If we want to develop this society, we must rid ourselves of irrational emotionalism, and face each other with rational sobriety, acknowledging, seeing, feeling how blessed we are as a nation. This attitude of complaining and seeing only enemies is a sort of national madness, an insanity that we must cure ourselves of, or we’ll perpetuate our slide to a gutter society.

We’ve got to set a new tone for how we see ourselves, how we feel about the people who, in the midst of severe national handicaps, plow through to make a difference.

On the frontline of justice, service and governing of our communities, stand our police officers, neatly attired, sober-faced.

Our police officers face not only citizens, but criminals. It’s a tough job. Our police officers, these frontline public servants we encounter in trust and hope, wake up every day to don their uniform knowing that their salary is among the lowest in the country, and that their life could be in danger. Yet, they plod on, toiling even to direct traffic in hot sun at perpetually broken stoplights.

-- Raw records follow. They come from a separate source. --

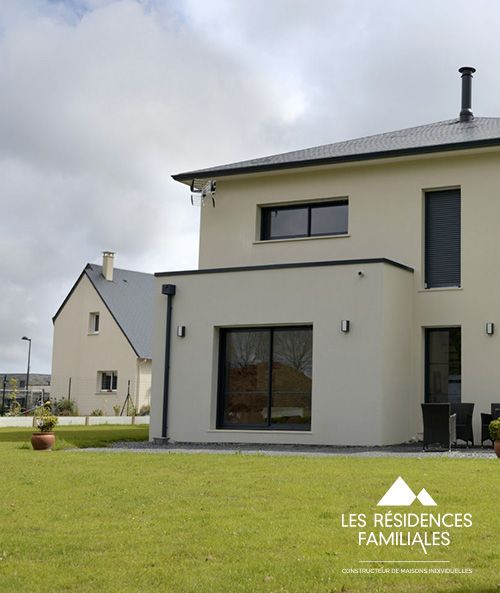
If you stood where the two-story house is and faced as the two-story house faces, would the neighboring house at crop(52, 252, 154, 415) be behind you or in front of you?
behind

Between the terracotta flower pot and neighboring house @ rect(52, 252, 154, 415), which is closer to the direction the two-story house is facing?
the terracotta flower pot

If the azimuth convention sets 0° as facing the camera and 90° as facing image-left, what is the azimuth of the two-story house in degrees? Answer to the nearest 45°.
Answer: approximately 0°

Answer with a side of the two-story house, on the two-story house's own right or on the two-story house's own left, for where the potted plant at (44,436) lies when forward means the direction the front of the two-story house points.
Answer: on the two-story house's own right

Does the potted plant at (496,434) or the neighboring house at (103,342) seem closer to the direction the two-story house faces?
the potted plant

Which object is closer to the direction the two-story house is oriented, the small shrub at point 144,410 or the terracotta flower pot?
the terracotta flower pot

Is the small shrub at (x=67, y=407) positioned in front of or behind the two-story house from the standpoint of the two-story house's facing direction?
behind

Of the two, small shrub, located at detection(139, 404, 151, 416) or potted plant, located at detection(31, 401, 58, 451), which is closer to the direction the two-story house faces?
the potted plant

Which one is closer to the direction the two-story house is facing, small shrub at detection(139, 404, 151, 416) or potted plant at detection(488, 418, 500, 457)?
the potted plant
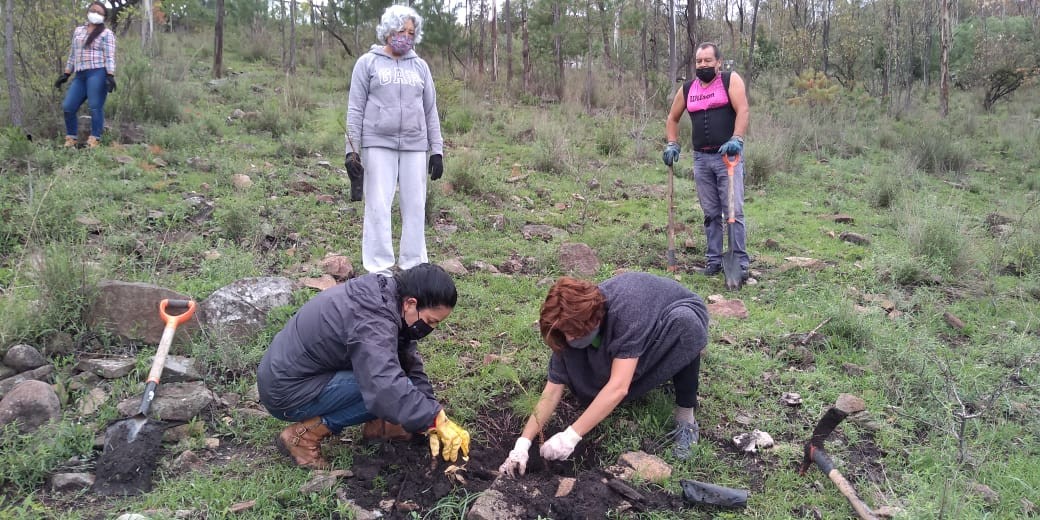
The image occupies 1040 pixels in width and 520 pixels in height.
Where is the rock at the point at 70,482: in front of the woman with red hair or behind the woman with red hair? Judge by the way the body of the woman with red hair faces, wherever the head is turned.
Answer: in front

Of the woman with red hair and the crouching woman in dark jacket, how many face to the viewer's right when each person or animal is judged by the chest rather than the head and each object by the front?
1

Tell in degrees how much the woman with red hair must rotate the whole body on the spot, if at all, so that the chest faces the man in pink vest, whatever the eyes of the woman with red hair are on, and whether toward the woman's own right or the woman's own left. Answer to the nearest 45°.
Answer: approximately 135° to the woman's own right

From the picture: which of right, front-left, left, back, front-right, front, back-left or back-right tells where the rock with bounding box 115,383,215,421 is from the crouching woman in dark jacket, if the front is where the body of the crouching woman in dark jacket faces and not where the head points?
back-left

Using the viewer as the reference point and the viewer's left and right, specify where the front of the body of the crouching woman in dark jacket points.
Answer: facing to the right of the viewer

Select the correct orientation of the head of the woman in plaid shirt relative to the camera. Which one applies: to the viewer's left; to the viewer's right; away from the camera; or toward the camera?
toward the camera

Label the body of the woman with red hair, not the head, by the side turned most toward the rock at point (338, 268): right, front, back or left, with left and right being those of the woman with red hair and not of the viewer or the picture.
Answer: right

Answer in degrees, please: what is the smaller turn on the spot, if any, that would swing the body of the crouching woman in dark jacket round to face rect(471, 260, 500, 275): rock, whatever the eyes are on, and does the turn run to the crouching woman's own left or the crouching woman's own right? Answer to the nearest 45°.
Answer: approximately 90° to the crouching woman's own left

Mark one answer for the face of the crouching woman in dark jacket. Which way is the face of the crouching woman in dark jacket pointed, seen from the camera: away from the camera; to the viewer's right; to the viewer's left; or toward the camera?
to the viewer's right

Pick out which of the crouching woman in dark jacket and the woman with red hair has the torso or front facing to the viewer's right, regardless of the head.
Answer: the crouching woman in dark jacket

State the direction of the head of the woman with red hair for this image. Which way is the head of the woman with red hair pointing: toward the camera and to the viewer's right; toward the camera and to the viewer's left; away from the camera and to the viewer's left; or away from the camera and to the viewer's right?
toward the camera and to the viewer's left

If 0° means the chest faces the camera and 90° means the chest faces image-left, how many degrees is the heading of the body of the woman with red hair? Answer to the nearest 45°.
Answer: approximately 45°

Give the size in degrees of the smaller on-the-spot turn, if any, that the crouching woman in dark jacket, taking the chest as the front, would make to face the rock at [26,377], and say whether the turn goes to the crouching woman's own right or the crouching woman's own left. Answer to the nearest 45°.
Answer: approximately 135° to the crouching woman's own left
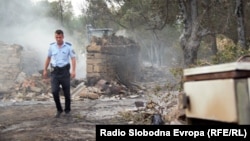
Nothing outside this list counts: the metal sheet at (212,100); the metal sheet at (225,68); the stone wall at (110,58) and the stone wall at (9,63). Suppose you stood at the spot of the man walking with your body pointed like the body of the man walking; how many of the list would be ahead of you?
2

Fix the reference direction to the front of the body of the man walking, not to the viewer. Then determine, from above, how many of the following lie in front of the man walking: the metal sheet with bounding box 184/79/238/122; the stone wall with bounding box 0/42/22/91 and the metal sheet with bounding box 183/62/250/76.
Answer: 2

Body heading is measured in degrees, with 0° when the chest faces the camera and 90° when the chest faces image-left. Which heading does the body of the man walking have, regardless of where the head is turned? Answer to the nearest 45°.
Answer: approximately 0°

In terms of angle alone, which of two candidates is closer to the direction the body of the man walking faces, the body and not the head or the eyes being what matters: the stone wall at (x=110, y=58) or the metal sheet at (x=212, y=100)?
the metal sheet

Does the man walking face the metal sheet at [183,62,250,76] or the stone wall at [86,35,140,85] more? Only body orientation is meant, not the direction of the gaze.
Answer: the metal sheet

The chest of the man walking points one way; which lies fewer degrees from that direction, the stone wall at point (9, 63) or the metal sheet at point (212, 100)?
the metal sheet

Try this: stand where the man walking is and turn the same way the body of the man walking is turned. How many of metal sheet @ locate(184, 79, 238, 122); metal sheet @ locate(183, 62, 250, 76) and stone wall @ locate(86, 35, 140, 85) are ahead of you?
2

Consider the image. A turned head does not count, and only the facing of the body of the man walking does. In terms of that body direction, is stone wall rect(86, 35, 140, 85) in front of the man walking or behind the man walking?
behind

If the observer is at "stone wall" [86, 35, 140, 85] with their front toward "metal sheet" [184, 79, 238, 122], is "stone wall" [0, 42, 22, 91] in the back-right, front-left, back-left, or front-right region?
back-right

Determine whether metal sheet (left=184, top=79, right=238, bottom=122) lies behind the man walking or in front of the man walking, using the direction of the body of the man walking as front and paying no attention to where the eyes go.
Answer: in front

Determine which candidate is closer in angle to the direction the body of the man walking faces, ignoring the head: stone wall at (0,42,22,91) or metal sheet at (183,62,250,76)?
the metal sheet

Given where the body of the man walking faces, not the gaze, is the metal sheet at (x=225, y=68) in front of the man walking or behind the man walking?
in front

We owe our police officers so much. They maintain a dedicated attitude of humble servitude to the State, never protesting their poor salary and unpainted desks and shaky chairs at police stations.

We look at our Police Force with mixed feelings, seeing the rampant corruption in the Force, with bribery a norm across the country. The citizens, including our business owners, pay bribes to traffic cops on the streets with alacrity and ease: this is our culture; we accept it as the norm.

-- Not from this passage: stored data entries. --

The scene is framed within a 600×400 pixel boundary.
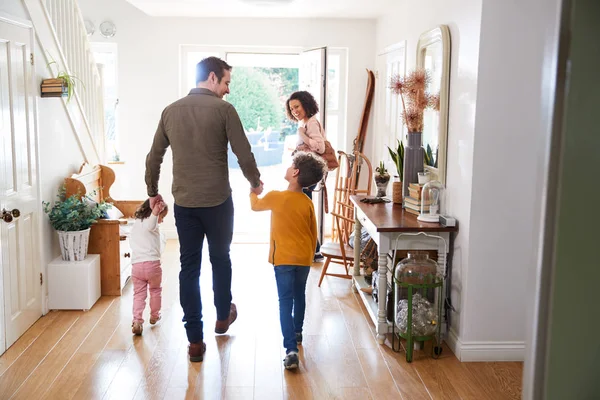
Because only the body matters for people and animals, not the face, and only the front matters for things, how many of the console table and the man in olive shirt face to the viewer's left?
1

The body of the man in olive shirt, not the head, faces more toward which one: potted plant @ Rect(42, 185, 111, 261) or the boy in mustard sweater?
the potted plant

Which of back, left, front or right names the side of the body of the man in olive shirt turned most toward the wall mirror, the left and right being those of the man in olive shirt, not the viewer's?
right

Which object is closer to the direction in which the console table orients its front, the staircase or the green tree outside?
the staircase

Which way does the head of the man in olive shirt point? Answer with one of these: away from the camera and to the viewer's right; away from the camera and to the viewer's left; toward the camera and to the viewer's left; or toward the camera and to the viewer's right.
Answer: away from the camera and to the viewer's right

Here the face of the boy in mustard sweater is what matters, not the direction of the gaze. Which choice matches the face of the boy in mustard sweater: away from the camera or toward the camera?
away from the camera

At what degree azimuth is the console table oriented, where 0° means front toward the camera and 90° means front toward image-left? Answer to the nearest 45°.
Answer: approximately 90°

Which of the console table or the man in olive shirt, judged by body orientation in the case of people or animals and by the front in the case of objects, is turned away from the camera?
the man in olive shirt

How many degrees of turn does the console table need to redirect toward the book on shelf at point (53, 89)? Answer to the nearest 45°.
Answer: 0° — it already faces it

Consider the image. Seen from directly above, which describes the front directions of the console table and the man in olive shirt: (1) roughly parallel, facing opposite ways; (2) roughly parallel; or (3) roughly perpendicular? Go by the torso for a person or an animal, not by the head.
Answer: roughly perpendicular

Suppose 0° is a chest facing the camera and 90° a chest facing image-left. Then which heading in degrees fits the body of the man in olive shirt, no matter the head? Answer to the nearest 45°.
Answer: approximately 180°
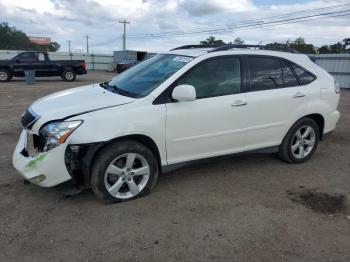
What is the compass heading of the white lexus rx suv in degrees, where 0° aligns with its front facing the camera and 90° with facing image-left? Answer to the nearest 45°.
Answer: approximately 45°

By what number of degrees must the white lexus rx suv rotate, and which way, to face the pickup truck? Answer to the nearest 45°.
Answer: approximately 90° to its right

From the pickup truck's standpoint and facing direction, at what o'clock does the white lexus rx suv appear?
The white lexus rx suv is roughly at 9 o'clock from the pickup truck.

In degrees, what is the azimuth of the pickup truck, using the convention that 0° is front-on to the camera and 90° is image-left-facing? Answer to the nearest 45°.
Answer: approximately 90°

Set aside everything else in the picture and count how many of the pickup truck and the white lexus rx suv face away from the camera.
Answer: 0
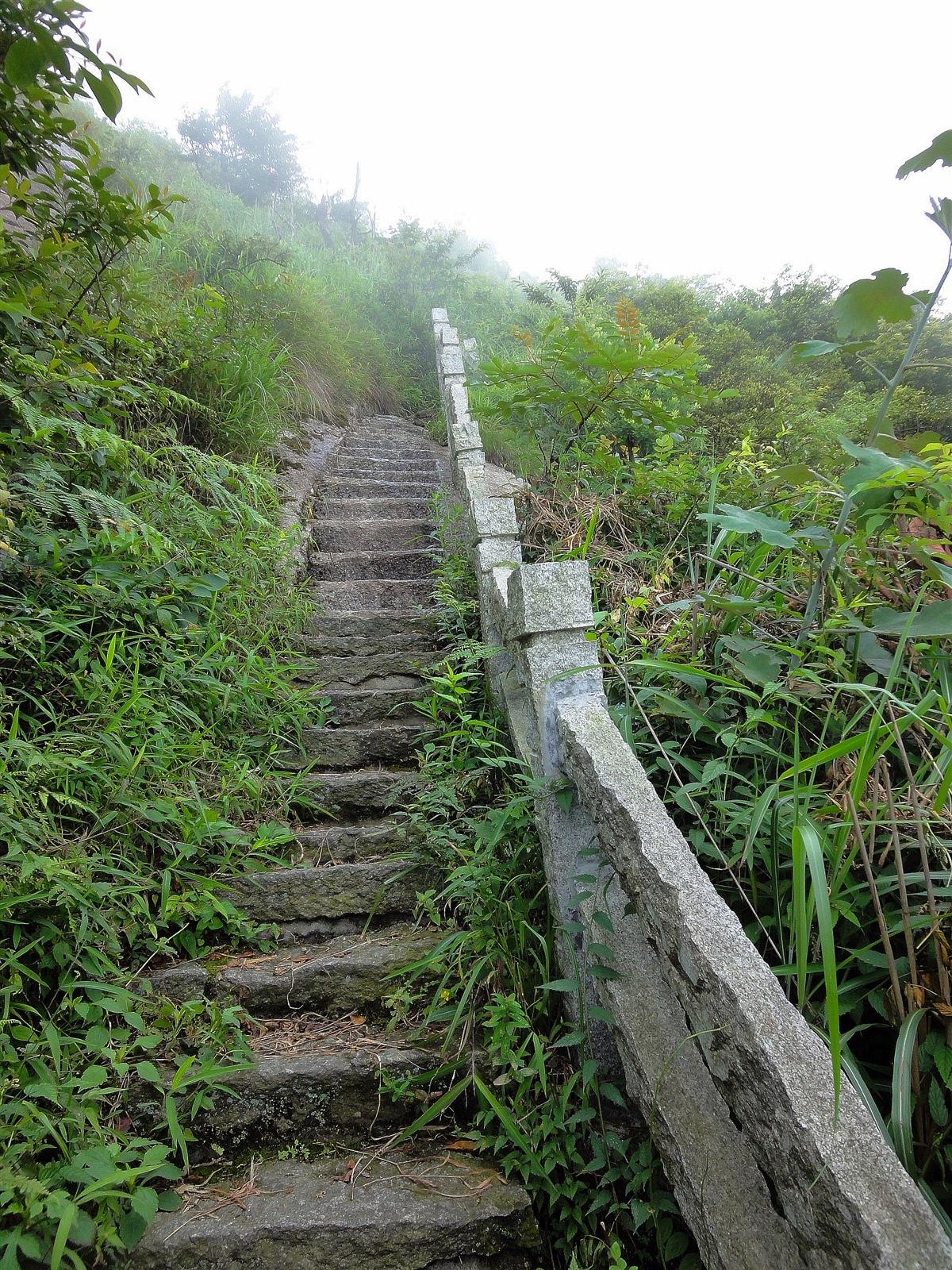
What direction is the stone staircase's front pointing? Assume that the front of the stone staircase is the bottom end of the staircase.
toward the camera

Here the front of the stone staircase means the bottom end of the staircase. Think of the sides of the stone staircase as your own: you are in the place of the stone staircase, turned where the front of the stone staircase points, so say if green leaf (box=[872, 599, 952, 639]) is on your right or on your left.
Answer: on your left

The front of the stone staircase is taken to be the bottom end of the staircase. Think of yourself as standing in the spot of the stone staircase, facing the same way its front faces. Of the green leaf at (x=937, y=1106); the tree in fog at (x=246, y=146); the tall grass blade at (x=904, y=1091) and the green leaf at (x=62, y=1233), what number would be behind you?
1
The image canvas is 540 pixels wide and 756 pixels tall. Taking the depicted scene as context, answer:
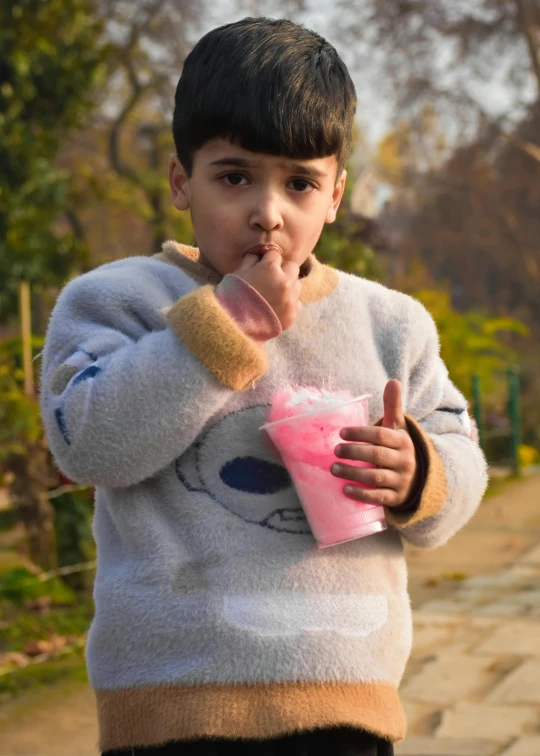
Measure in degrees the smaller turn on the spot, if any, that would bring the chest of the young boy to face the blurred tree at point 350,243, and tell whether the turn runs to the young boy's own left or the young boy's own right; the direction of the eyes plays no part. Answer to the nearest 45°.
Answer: approximately 180°

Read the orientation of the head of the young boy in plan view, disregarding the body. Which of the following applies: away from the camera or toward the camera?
toward the camera

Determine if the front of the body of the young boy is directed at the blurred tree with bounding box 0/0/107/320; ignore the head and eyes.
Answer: no

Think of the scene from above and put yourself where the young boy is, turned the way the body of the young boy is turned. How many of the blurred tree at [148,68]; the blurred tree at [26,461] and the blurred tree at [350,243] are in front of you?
0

The state of the Police Force, however, reflects the state of the Guyanese society:

* that devastating world-record 89 percent brain drain that cripples our society;

* the Public Service catastrophe whereby low-paid, poorly-trained Public Servants deliver sub-standard service to Guyanese;

* the four-decade old entrenched problem of widespread corruption that afflicts all corners of Guyana;

* the lack of training of front-desk workers;

* the polarized political atmosphere that demoralizes the Guyanese nation.

Citizens encounter the Force and more often than not walk away in disgust and disdain. Thus with the public health care system. We live in a society gutted at its core, the brain drain devastating the heart of the nation.

While not condoning breaking of the law, one cannot in good conscience rail against poor traffic-police officers for wanting a “raise”: they have families to feed and educate, mortgages to pay, cars to maintain. Their salary cannot sustain them in this world, in a society with less than US$1 Bln national budget, with Parliament, incredibly, fighting over this morsel of scrap.

The Police Force is not all gloom and doom.

But there’s a mammoth amount of work to do to regain the trust of citizens, to inculcate hope in the citizen that when an inconsiderate neighbour blasts music through a village street at 7 am in the morning, the cops would show up and maintain decency and order, preventing anarchy from crass citizens.

The Force suffers decades of decay, and now many of our police officers treat citizens with disdain, and even contempt. Front line officers at the stations answer citizens’ phone calls either with rudeness or indifference.

The Force has a serious problem with training of its front-line officers. Maybe Hicken acts with such astonishing professionalism, and such integrity in upholding that cop creed to serve and ensure justice is dispensed to ordinary people, because he got training. But the average cop’s behaviour paints a picture of the Police Force that is severely unflattering.

Like the Public Service, the Police Force needs to work hard to gain the respect, full cooperation and love of the Guyanese citizenry.

But, in keeping with our new ethic to search for solutions rather than sit back and blame and scapegoat, we must applaud those flickering sparks that are igniting, as we see in people like Commander Hicken.

We see in people like him hope that Guyana is turning the corner: we will get to our destination one day, because leaders respecting professional service and acting with care and consideration for citizens are emerging among us.